TEXTE À LIRE:
━━━━━━

Les acteurs qui ont contribué au lancement de ce "Labocyberform" (Photo Corentin Corger)
La commissaire divisionnaire Caroline Belda aux côtés de Catherine Chambon (Photo Corentin Corger)

En présence de Catherine Chambon, sous-directrice de la lutte contre la cybercriminalité à la direction centrale de la police judiciaire, le premier laboratoire dédié aux entreprises pour savoir se protéger contre les cyberattaques a été inauguré ce jeudi à Nîmes. 

"Labocyberform" c'est son nom. Au-delà d'un laboratoire, c'est surtout un lieu composé d'une salle de réunion et d'ordinateurs qui a été inauguré hier à Nîmes. Un espace dédié aux chefs d'entreprises, mais aussi aux salariés pour être formé contre les cyberattaques, connaître les bons outils et pouvoir les divulguer dans l'entreprise. "L'idée est de pouvoir prévenir en amont d'attaques directes, puis sensibiliser et accompagner pour montrer ce qui doit être fait pour mieux sécuriser son matériel et ses informations", détaille Tonino Zita, chargé de prévention des cybermenaces au sein du réseau des référents cybermenaces (RCM) qui a formé plus de 7 000 entreprises en 2020.

Chaque jour, que ce soit à titre personnel ou à titre professionnel, on reçoit des tentatives de piratage par mail. Une pratique appelée "fiching". "C'est la loi du nombre. Les pirates essayent de taper partout avec des envois en masse pour récupérer des informations. La plupart des tentatives n'aboutisse pas mais le risque est réel", prévient Caroline Belda, chef de la division économique et financière du SRPJ de Montpellier. Si bien souvent, il faut remplir des données pour être piraté. Parfois, rien que le fait de cliquer sur un mail peut entraîner une cyberattaque.

Certaines entreprises, qui ne sont pas forcément au courant de toutes ces pratiques, estiment qu'elle ne sont pas concernées. Un risque d'attaque augmenté par la mise en place du télétravail qui s'est davantage généralisé durant la pandémie de Covid-19. "Des accès ont été ouverts aux salariés pour travailler de chez eux qui n'ont pas toujours été refermés à leur retour dans l'entreprise. Un logiciel piraté a pu être ramené au sein de l'entreprise", assure Tonino Zita. Un piratage peut entraîner la fuite de données et évidemment à terme la fermeture d'une société.

━━━━━━

DONNÉES FOURNIES:
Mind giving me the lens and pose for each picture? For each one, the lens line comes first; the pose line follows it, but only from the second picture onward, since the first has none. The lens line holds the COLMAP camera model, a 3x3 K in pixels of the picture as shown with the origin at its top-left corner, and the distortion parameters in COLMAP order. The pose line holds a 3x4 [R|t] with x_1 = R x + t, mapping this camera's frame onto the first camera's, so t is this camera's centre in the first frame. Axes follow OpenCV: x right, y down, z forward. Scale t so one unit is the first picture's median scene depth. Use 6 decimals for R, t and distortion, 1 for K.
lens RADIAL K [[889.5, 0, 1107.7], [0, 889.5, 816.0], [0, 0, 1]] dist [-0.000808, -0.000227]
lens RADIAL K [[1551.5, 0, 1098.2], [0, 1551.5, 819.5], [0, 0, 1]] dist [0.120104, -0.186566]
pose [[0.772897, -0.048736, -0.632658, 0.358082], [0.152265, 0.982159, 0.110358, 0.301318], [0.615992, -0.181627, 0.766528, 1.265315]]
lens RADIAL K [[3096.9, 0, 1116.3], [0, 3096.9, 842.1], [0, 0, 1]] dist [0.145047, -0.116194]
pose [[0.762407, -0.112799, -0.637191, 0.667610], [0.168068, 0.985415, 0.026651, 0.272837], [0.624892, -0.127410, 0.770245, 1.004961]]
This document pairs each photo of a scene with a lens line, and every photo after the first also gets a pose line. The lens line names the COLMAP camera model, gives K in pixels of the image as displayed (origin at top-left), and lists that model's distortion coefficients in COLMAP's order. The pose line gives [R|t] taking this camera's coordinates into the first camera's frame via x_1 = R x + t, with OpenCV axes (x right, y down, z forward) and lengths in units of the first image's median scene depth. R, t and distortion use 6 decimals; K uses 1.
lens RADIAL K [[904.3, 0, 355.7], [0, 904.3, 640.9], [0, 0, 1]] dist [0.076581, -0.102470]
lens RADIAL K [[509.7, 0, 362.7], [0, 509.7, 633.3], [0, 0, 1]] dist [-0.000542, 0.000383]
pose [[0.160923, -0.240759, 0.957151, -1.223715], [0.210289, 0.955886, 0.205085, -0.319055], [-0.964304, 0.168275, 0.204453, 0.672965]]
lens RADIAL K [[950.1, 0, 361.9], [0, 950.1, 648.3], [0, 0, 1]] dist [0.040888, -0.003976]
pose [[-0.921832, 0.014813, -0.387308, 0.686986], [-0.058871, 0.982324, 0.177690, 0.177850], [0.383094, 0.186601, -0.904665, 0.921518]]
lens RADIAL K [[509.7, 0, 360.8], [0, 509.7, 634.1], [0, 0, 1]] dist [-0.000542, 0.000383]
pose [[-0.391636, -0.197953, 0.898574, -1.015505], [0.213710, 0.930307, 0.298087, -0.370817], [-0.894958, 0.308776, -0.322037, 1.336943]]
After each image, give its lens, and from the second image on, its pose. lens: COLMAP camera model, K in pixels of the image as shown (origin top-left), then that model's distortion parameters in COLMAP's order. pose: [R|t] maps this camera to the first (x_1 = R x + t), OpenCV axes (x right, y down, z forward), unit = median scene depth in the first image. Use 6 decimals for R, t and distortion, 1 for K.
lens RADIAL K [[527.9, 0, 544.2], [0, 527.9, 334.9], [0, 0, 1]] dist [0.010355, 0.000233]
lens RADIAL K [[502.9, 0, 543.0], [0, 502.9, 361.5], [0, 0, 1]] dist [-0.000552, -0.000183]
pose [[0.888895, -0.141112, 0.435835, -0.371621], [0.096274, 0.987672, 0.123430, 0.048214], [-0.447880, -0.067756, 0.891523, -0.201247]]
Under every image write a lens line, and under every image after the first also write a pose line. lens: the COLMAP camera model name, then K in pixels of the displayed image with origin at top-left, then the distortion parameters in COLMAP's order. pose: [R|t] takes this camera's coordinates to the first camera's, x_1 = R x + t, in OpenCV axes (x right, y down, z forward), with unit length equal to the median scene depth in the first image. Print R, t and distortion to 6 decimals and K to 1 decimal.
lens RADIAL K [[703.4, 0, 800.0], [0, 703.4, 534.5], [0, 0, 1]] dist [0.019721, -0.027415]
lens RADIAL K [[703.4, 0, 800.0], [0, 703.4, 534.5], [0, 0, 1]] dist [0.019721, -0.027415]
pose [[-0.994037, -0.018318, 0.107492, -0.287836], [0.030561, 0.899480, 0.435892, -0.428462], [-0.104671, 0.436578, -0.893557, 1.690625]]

━━━━━━

CONSIGNES:
1. D'après le texte sur le Labocyberform, quelle division Caroline Belda dirige-t-elle ?
2. Relevez toutes les personnes désignées par leur nom dans le texte sur le Labocyberform.

CORRIGÉ:
1. Elle dirige la division économique et financière du SRPJ de Montpellier.

2. Corentin Corger, Caroline Belda, Catherine Chambon, Tonino Zita